DOCUMENT EXCERPT:
Senate will vote on resolution that aims to block precision-guided bomb sale that Trump supports
The US Senate is headed for a showdown with President Donald Trump over the proposed sale of precision-guided munitions to Saudi Arabia.
Perhaps as early as 8 June, the Senate will vote on a resolution that seeks to block the sale of $500m in precision-guided bombs that the administration wants to sell to the Saudi air force, which is currently engaged in a vicious war in Yemen that has killed thousands of civilians.
The impending vote will indicate how much congressional opposition to Saudi Arabia’s conduct in Yemen has grown in recent months, and whether the Saudis may have lost some clout in Washington.
“Thousands of civilians have been unjustly killed or wounded by Saudi-led forces in the Yemeni civil war,” Senator Al Franken, one of the lawmakers who introduced the weapons-blocking bill, said in a statement.

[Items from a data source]
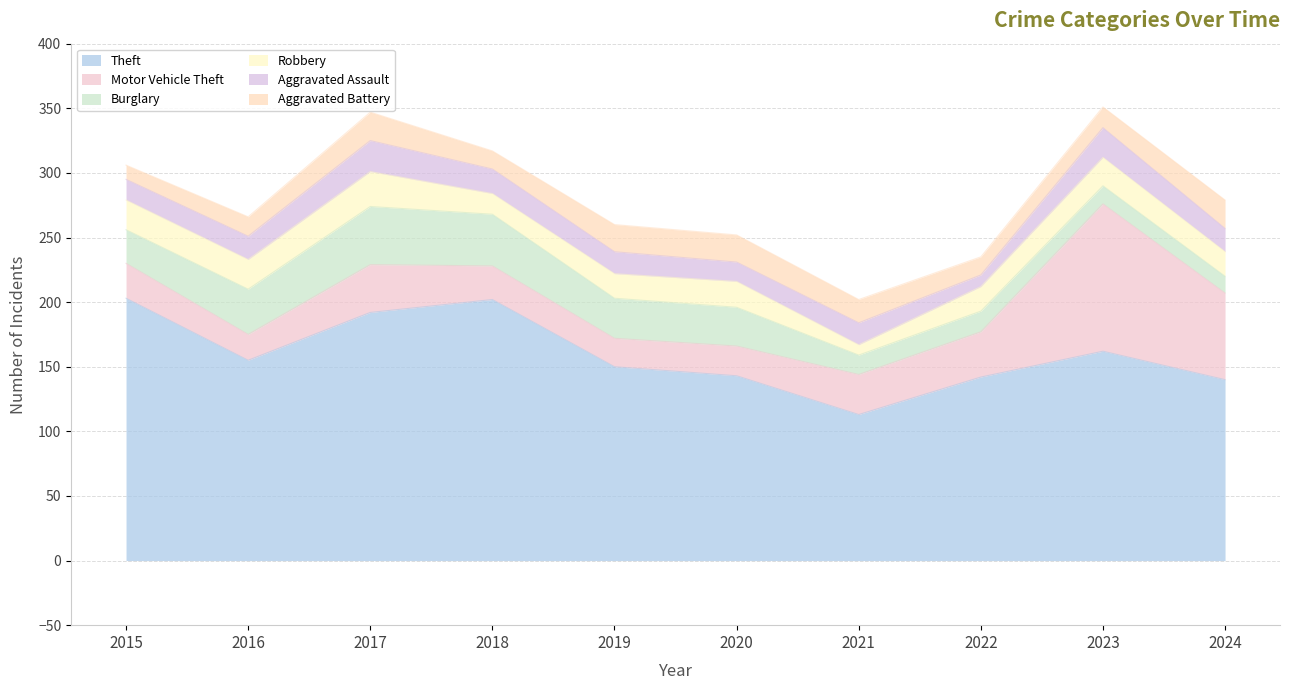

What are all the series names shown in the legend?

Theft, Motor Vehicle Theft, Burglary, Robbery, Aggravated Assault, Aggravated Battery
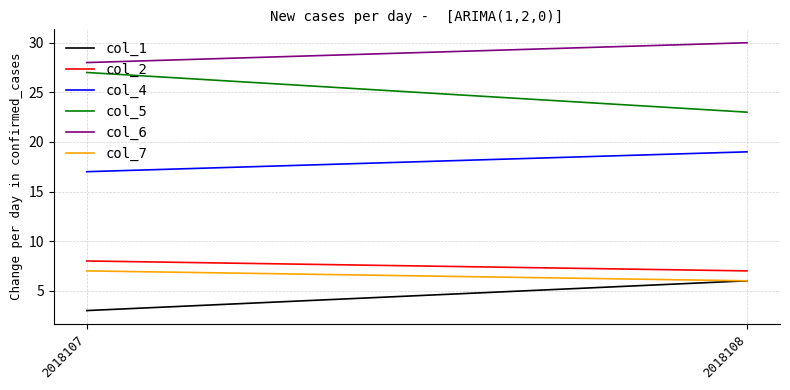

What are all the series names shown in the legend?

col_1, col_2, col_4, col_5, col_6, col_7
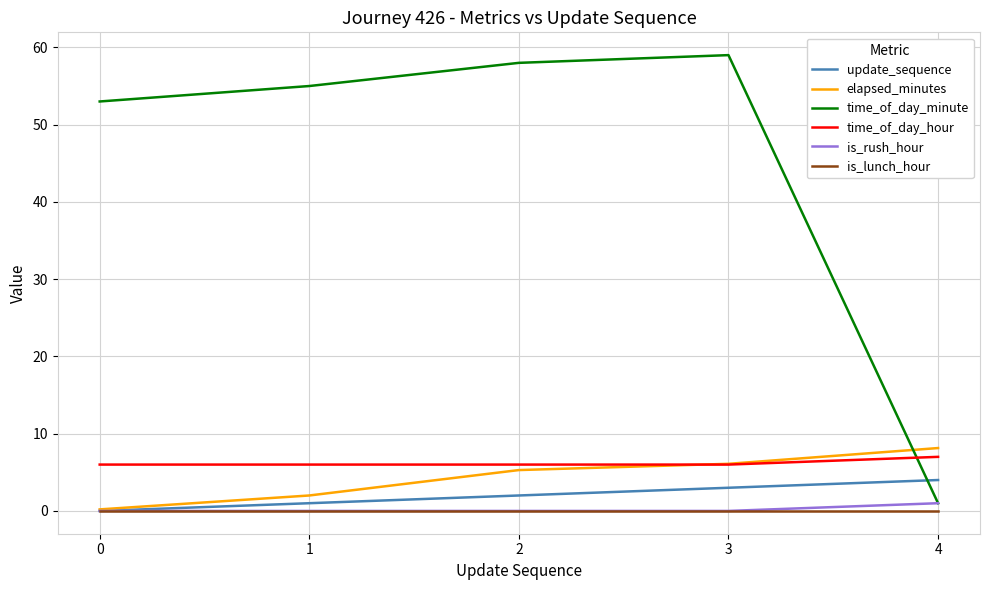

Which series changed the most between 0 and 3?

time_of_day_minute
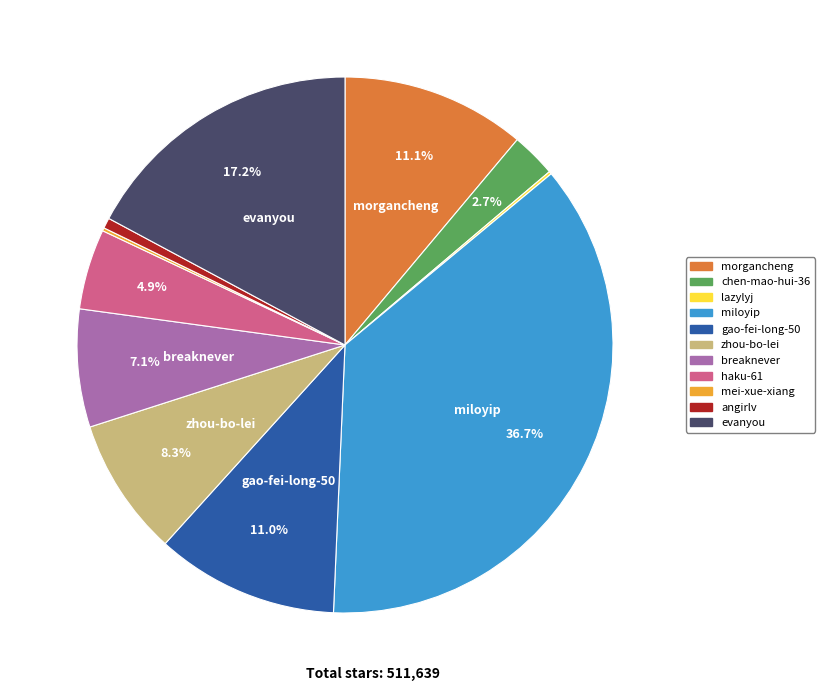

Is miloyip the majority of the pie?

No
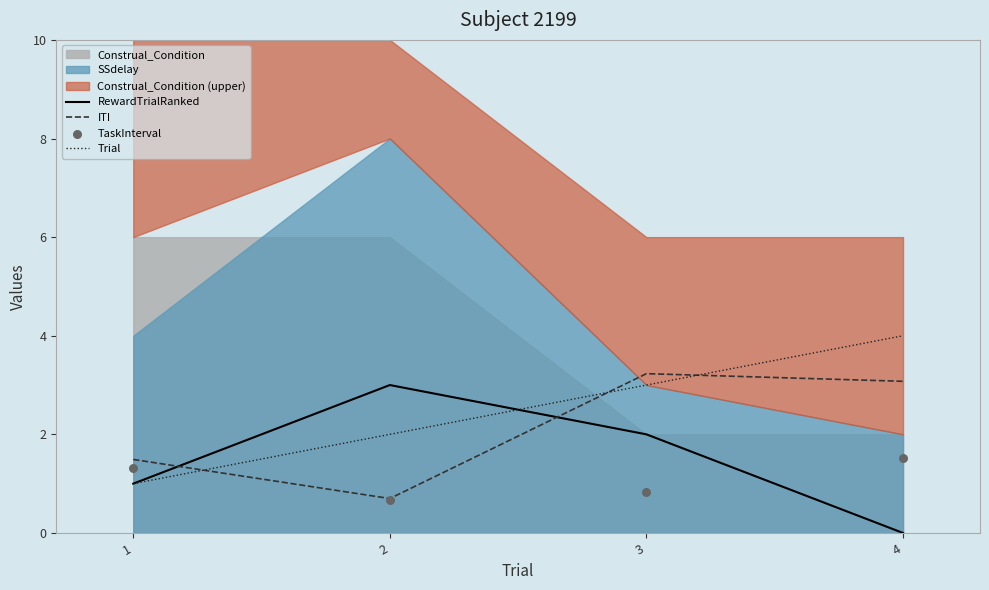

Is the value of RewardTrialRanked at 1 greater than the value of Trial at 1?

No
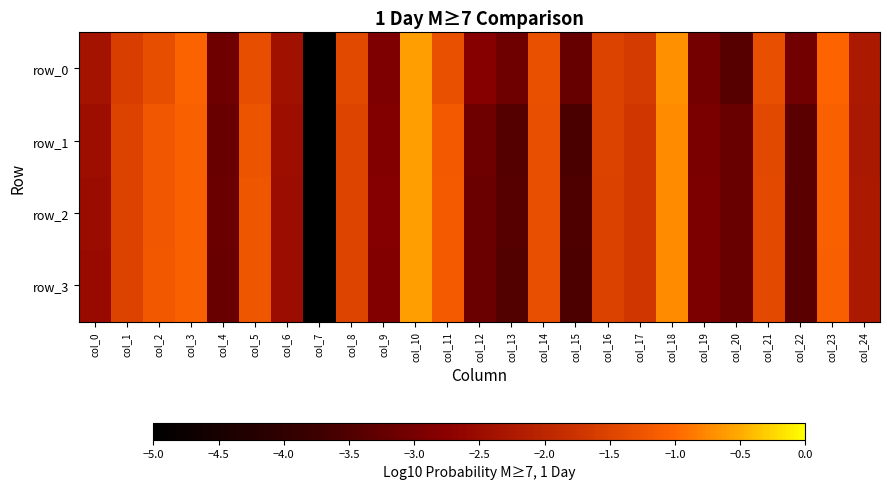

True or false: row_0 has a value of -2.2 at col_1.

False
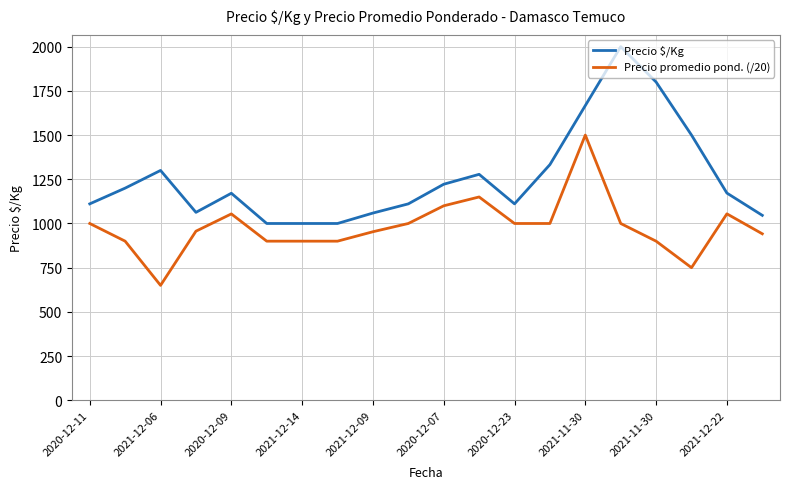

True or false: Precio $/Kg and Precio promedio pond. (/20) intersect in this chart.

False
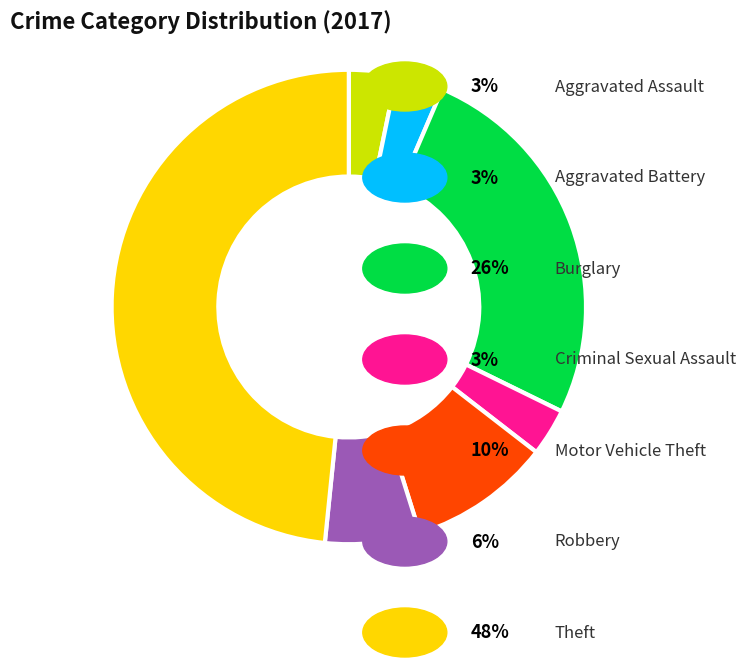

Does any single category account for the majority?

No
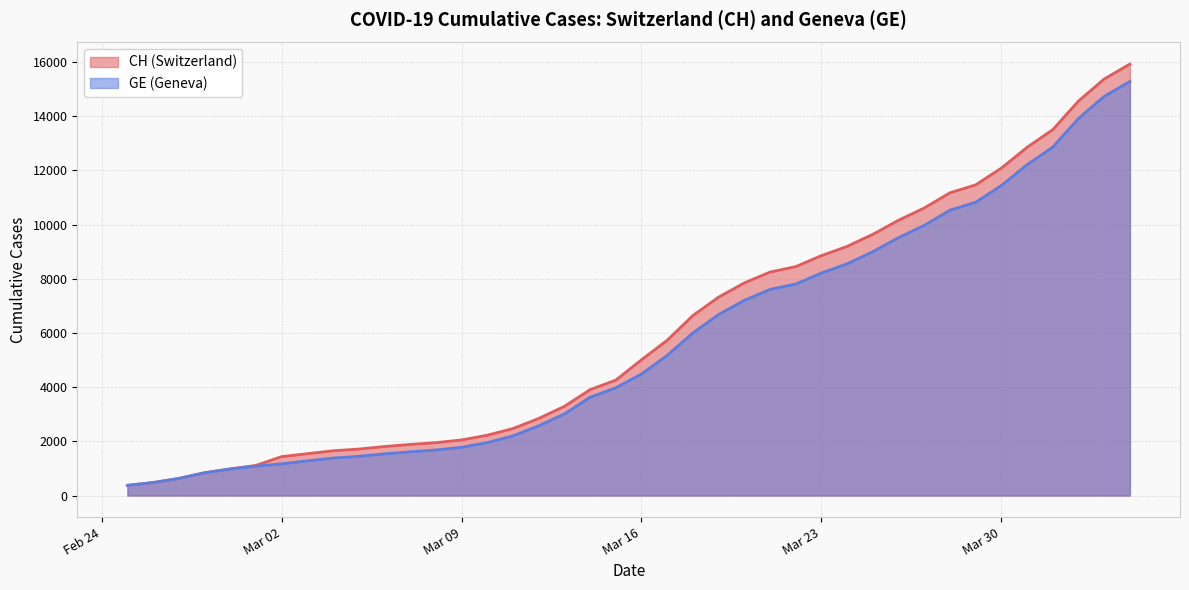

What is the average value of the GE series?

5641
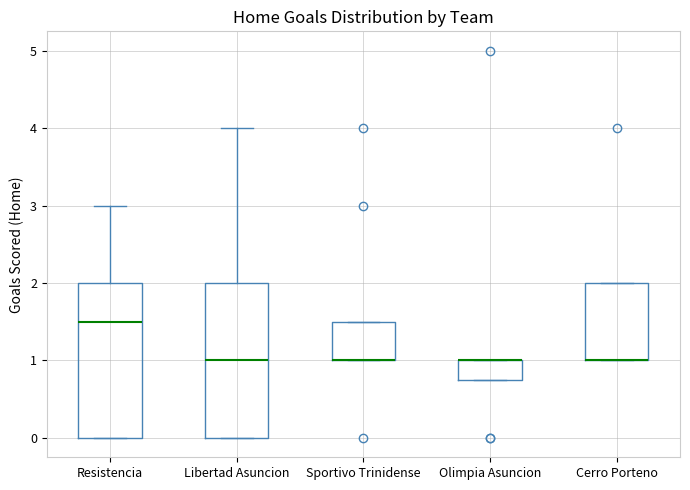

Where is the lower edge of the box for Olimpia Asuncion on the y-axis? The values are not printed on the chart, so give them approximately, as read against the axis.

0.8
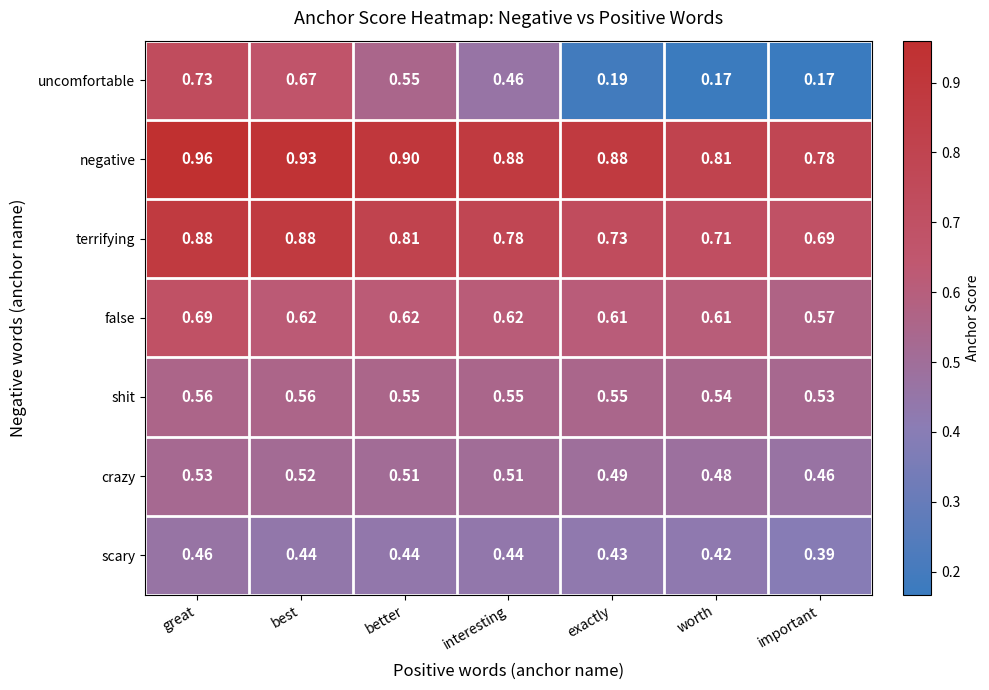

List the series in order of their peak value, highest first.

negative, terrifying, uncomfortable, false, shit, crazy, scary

WORK TASK 1: According to the article on the Saudi bomb sale, what is the dollar value of the precision-guided bombs that the Senate resolution seeks to block?
WORK TASK 2: Proceed with the article on the Saudi bomb sale, picking up after its final sentence.

RESPONSE BOX 1: $500m.

RESPONSE BOX 2:
“But despite this tragedy, the US continues to sell billions of dollars of weaponry to the Saudis while turning a blind eye to their indiscriminate killing of children, women, and men in Yemen. Our bipartisan resolution would block the latest weapon sale and help demonstrate that the US won’t stand for what the Saudis are doing to innocent people.”
Under the Arms Export Control Act, which was codified into law in 1976, any senator has the power to force a vote on an arms deal, which guarantees that the munitions sale will come up on the Senate floor.
It will be the first vote on a Saudi arms sale since September 2016, when a bill to block the sale of tanks to the Saudi military failed by a vote of 71-27.
Advocates for blocking the weapons sale say there’s a good chance they will see congressional opposition increase, compared with last year’s vote, though it will probably fall short of halting the deal.
It’s “almost an impossible goal to block these sales in Congress,” said Will Picard, executive director of the Yemen Peace Project, which opposes the arms sale.
To halt a deal, the Senate and House would have to pass a bill with enough support to withstand a veto by President Trump. Sceptics of the sale also have to contend with arms industry lobbying and a general sense in Washington that it's important to back the Saudis in its proxy war with Iran.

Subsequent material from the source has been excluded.